Ratnashri Pandey is from Madhya Pradesh. Her family pressured her to
marry soon after she passed her class nine examinations. Pandey told
Human Rights Watch, “I didn’t want to be married, but a girl’s wishes
are not respected. Everyone said I should get married…I got married.”
Pandey never set eyes on the groom; not even his photograph. “I told my
nana (mother’s father) I wanted to study after marriage.”
She described her struggle to continue her education — juggling
household work, fighting with her husband and in-laws to delay
pregnancy, and enduring insults and beatings because of her decisions.
She separated from her husband because he started beating their young
daughter, and eventually divorced him.
She completed her master’s degree and worked as a teacher. But
because the income was not enough to support both her and her children,
Pandey dreamed of becoming a civil servant. Leaving her children in her
parents’ care, she went to another city, moved into a women’s hostel,
and started preparing for the State civil services examinations. Her
parents spent nearly Rs.300,000 to help. She passed the preliminary
examination in 2006. But State policy stopped her in her tracks a month
before she was to sit the main examination.
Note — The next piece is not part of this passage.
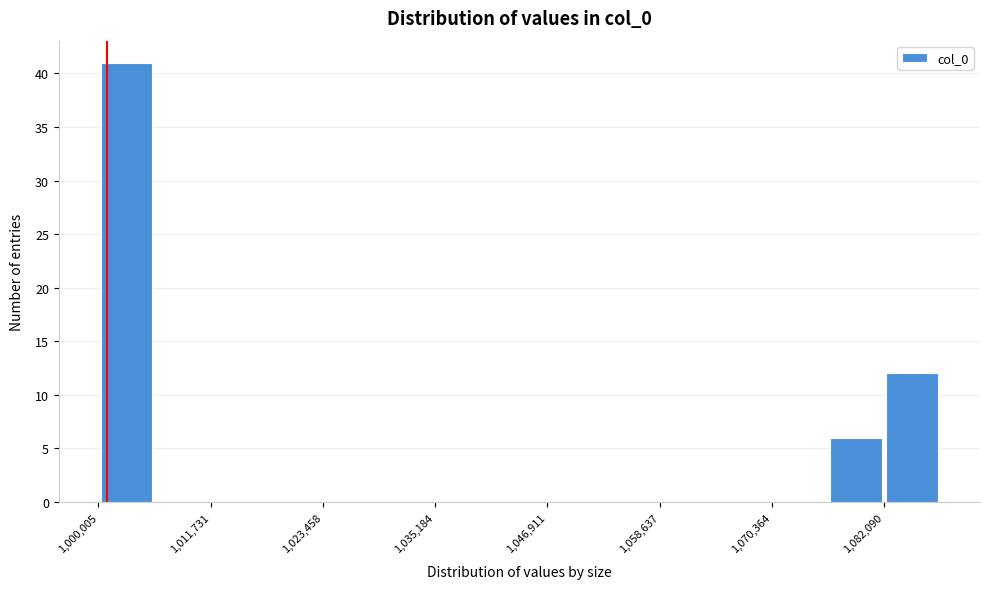

Read against the x-axis, roughly where is the centre of the tallest bar?

1002000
The Madhya Pradesh authorities informed Pandey that she was
ineligible to take the exam because she was married as a child, she
said. She filed a case in the Madhya Pradesh High Court, which granted
her permission to write the examination pending a decision on the merits
of the case. She did not pass the first time. After another round of
litigation, she sat the exam again in 2009. “I spent more time in courts
than with my books,” she said. The Madhya Pradesh High Court upheld the
government rule disqualifying applicants who had married as children.
She appealed to the Supreme Court, and awaits the verdict.